[Given text]
It’s been two years since I started playing the horn again and one year since I started this blog. I’ve definitely improved and I’ve been thinking about all the things that I’ve changed or worked on and what has been the most help and the least help. I’ll start with equipment which, when I started playing, I was convinced would make a big difference in how well I played. I know now that equipment has much less impact compared to perseverance and practice.
I started playing again using my old Yamaha 668. It was pretty clear quite early on that it wasn’t the best horn for me to be learning on. I had lots of trouble pushing air through it. I went on a search for a new horn and bought a Hoyer 6801 PMAL. This horn was easier for me to play and I really liked it but it had a manufacturing problem that made it play sharp. It took about six months but Hoyer finally provided a new tuning slide which solved the problem. However, by the time I got the new slide I was emotionally done with the horn. I bought a Dieter Otto 180K in gold brass and I love it.
Of course I have two years of playing under my belt now so how much is me just playing better and how much the actual horn contributes is unknown. I still have (unfortunately) both the Yamaha and the Hoyer so I could give them a try and see if I play them better than I used to.

[Records supplied]
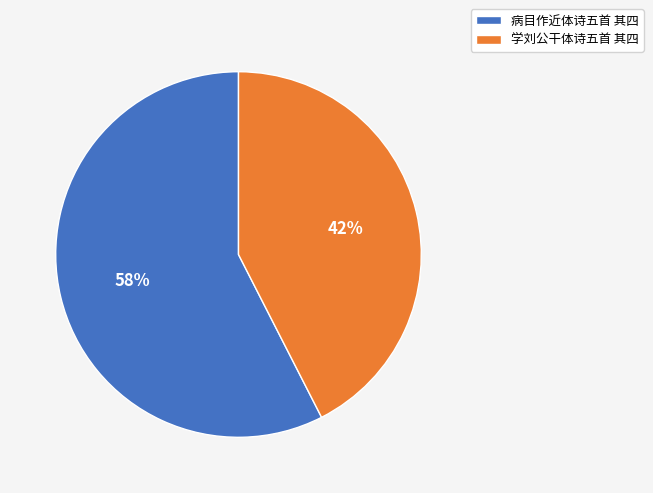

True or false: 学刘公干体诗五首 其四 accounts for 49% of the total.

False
==
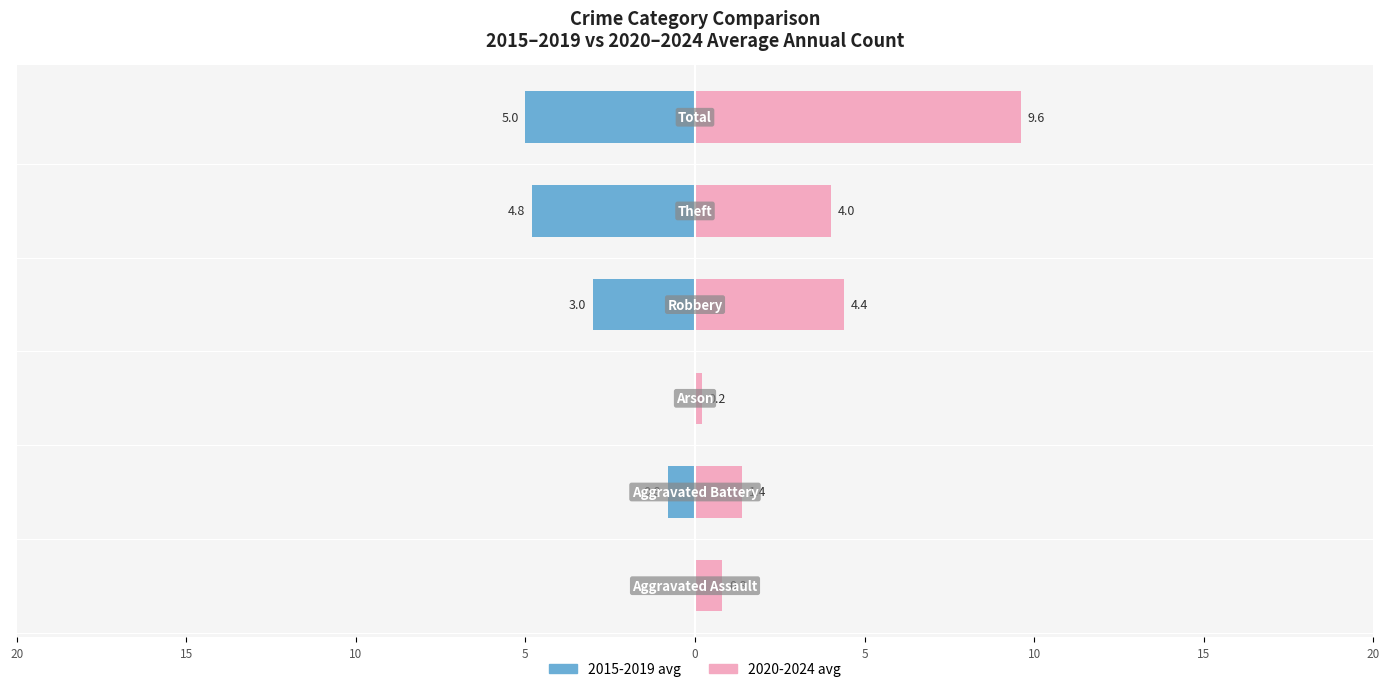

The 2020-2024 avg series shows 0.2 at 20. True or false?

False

[Directions]
1 > In the blog post about returning to the horn, which horn did the writer buy after giving up on the Hoyer?
2 > Resume the blog post about returning to the horn, starting right after its last sentence.

[Answers by item]
1 > A Dieter Otto 180K in gold brass.

2 >
I started with the Yamaha mouthpiece that came with the Yamaha horn. Then I found my old Bach mouthpiece and I used that for a while. At my teacher’s recommendation I switched to a Farkas MC and then I went to a Moosewood B12. Each one these changes convinced me that the mouthpiece I was trying out was “the one” for about two weeks. Then inevitably I would deteriorate to playing worse than I was with the previous mouthpiece I was using. When I bought my Otto horn I switched to a Laskey mouthpiece because I had heard that a geyer wrap horn played better with a bowl shaped mouthpiece. This mouthpiece was a disaster and probably the worst mouthpiece switch I’ve made. After the Laskey I went back to my Moosewood B12 and about 6 weeks ago I switched to a Moosewood annealed Megamoose AW11. With this mouthpiece I was missing a lot fewer notes and everything seemed to be easier however it makes the horn sound too bright. A few days ago I switched again to a Moosewood C8. This mouthpiece seems to have the same ease of playing characteristics as the AW11 but with a much nicer, darker sound. I haven’t changed rims, just the shank and I when I keep the same rim I don’t seem to run into the mouthpiece crash problem.
I’ve bought a Dennis Wick mouthpiece weight, a Moosewood stem weight and a device, which I’ve forgotten the name of, that is supposed to improve the flow of air through the horn by placing it in the tuning slide. With each one, for a week or so, I felt that they helped. In the end, they made no difference whatsoever.
I lean towards finding a mechanical solution to problems with my playing but the chances are pretty high that if I hadn’t made any of these equipment changes I would be at a similar level of playing ability as I am with the changes.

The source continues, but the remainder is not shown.